◆ Work order: When writing out the entries below, keep only the lines from the line with "focal_mm: 6.76" to the line with "cx_px: 1301", both included, exactly as they are, and leave the pictures aside.

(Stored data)
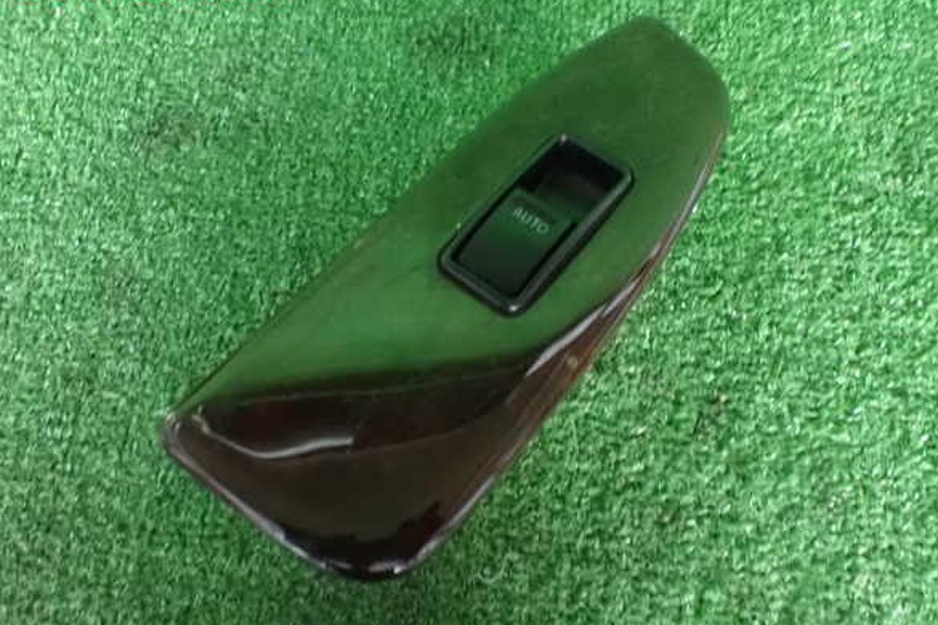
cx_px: 468
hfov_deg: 58.7
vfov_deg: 41.1
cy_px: 327
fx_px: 834
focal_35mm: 32
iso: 1600
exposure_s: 1/25
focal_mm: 5.4
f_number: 2.3
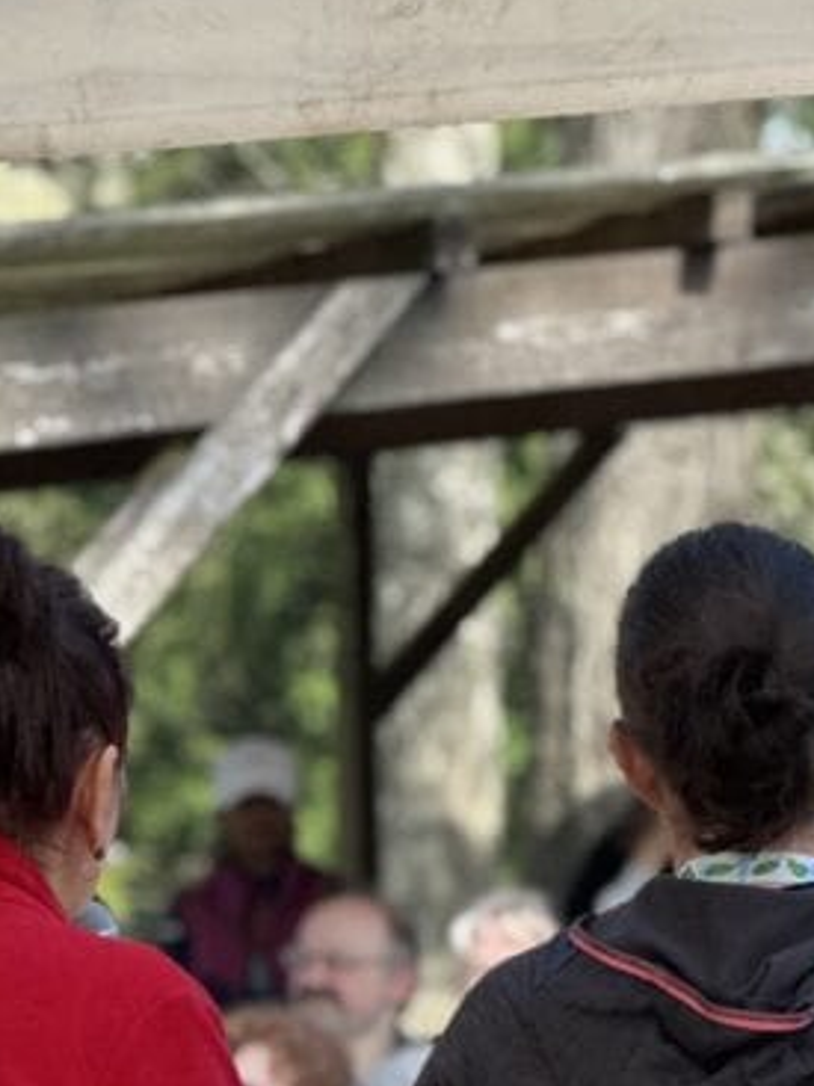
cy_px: 1048
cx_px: 465
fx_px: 6745
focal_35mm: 215
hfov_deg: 6.9
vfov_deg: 9.2
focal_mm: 9
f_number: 2.8
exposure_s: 1/121
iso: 50
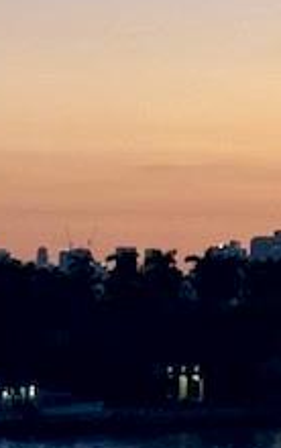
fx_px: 3617
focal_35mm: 296
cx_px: 462
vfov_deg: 7.1
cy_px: 37
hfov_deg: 4.4
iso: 100
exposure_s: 1/60
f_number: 1.78
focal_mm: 6.76
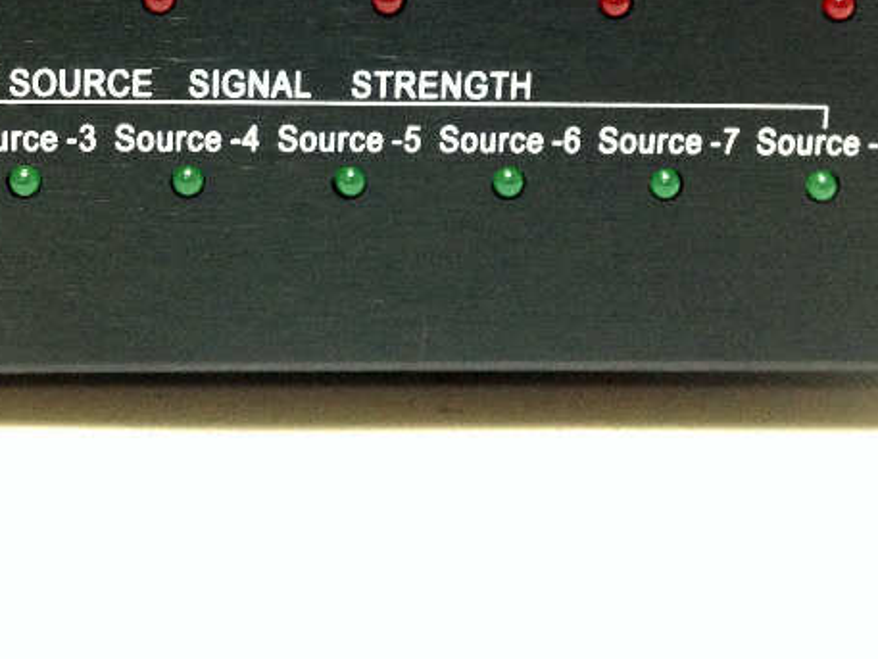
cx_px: 355
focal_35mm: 98
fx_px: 2486
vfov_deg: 14.5
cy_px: -177
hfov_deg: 20.0
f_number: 2.4
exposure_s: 1/20
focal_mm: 4.28
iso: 160
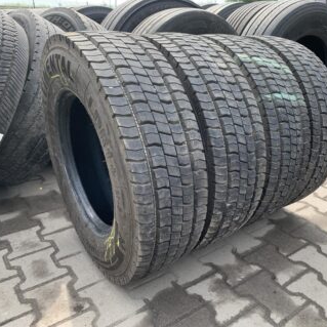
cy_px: 165
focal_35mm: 31
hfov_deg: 51.7
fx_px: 331
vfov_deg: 52.5
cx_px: 214
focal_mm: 4.25
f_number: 1.8
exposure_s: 1/276
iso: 25
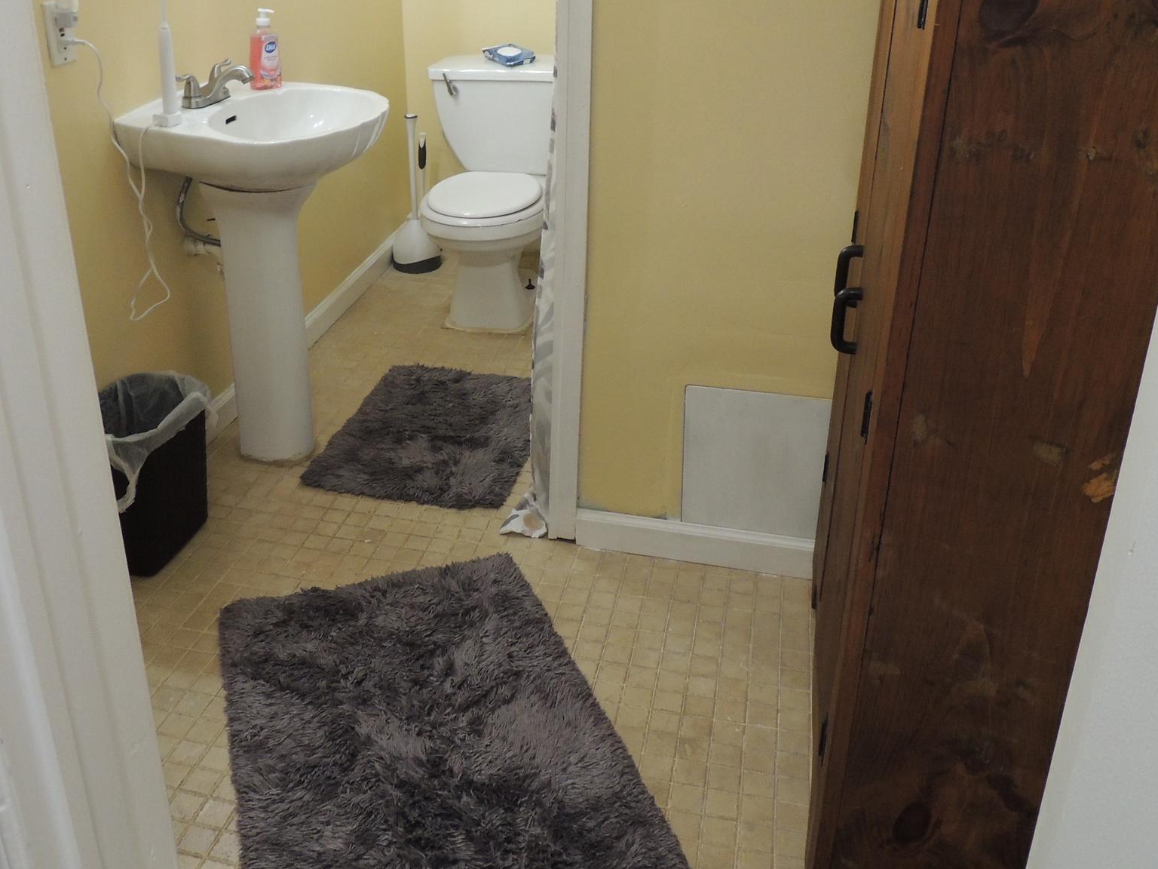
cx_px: 500
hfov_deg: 56.6
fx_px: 1070
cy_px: 292
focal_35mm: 32
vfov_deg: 43.6
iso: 400
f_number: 3
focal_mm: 4.3
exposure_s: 1/15
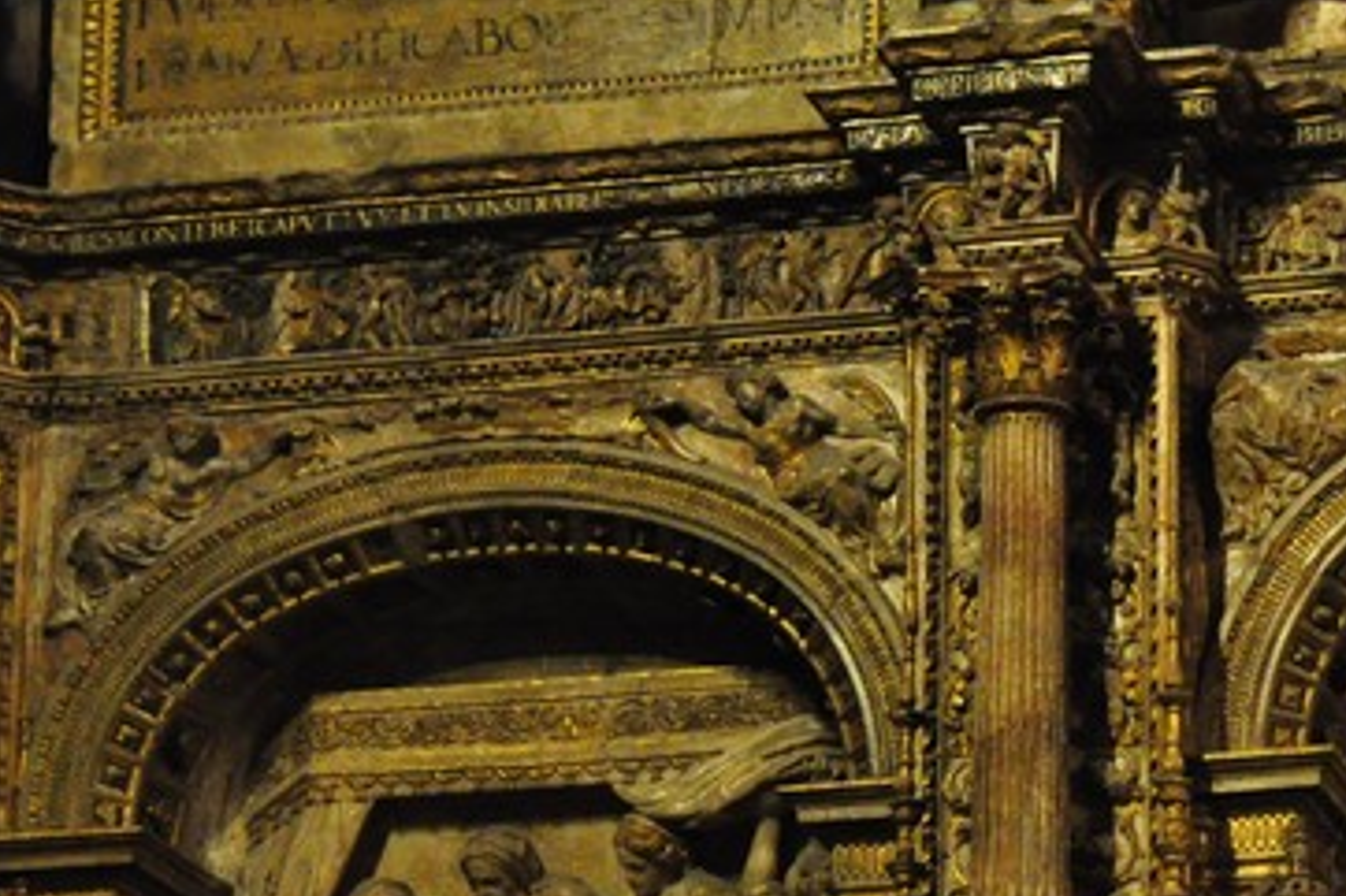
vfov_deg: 9.1
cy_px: 1186
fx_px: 5546
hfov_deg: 13.7
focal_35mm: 148
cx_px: 1301
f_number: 4.2
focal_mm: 35
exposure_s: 1/15
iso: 3200
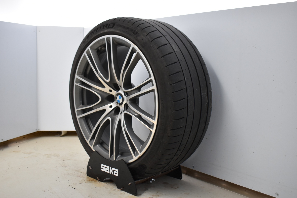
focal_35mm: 40
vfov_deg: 33.0
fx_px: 334
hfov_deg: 47.9
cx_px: 148
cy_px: 99
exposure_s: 1/60
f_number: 4
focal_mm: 27
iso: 1000
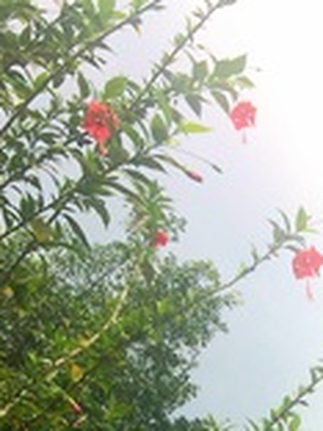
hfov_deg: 12.3
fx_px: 1418
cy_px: 836
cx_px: 494
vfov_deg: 14.6
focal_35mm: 114
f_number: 2.2
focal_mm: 4.15
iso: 32
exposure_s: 1/5000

◆ Exercise answer:
focal_mm: 6.76
cx_px: 355
focal_35mm: 98
fx_px: 2486
vfov_deg: 14.5
cy_px: -177
hfov_deg: 20.0
f_number: 2.4
exposure_s: 1/20
focal_mm: 4.28
iso: 160
cy_px: 165
focal_35mm: 31
hfov_deg: 51.7
fx_px: 331
vfov_deg: 52.5
cx_px: 214
focal_mm: 4.25
f_number: 1.8
exposure_s: 1/276
iso: 25
cx_px: 500
hfov_deg: 56.6
fx_px: 1070
cy_px: 292
focal_35mm: 32
vfov_deg: 43.6
iso: 400
f_number: 3
focal_mm: 4.3
exposure_s: 1/15
vfov_deg: 9.1
cy_px: 1186
fx_px: 5546
hfov_deg: 13.7
focal_35mm: 148
cx_px: 1301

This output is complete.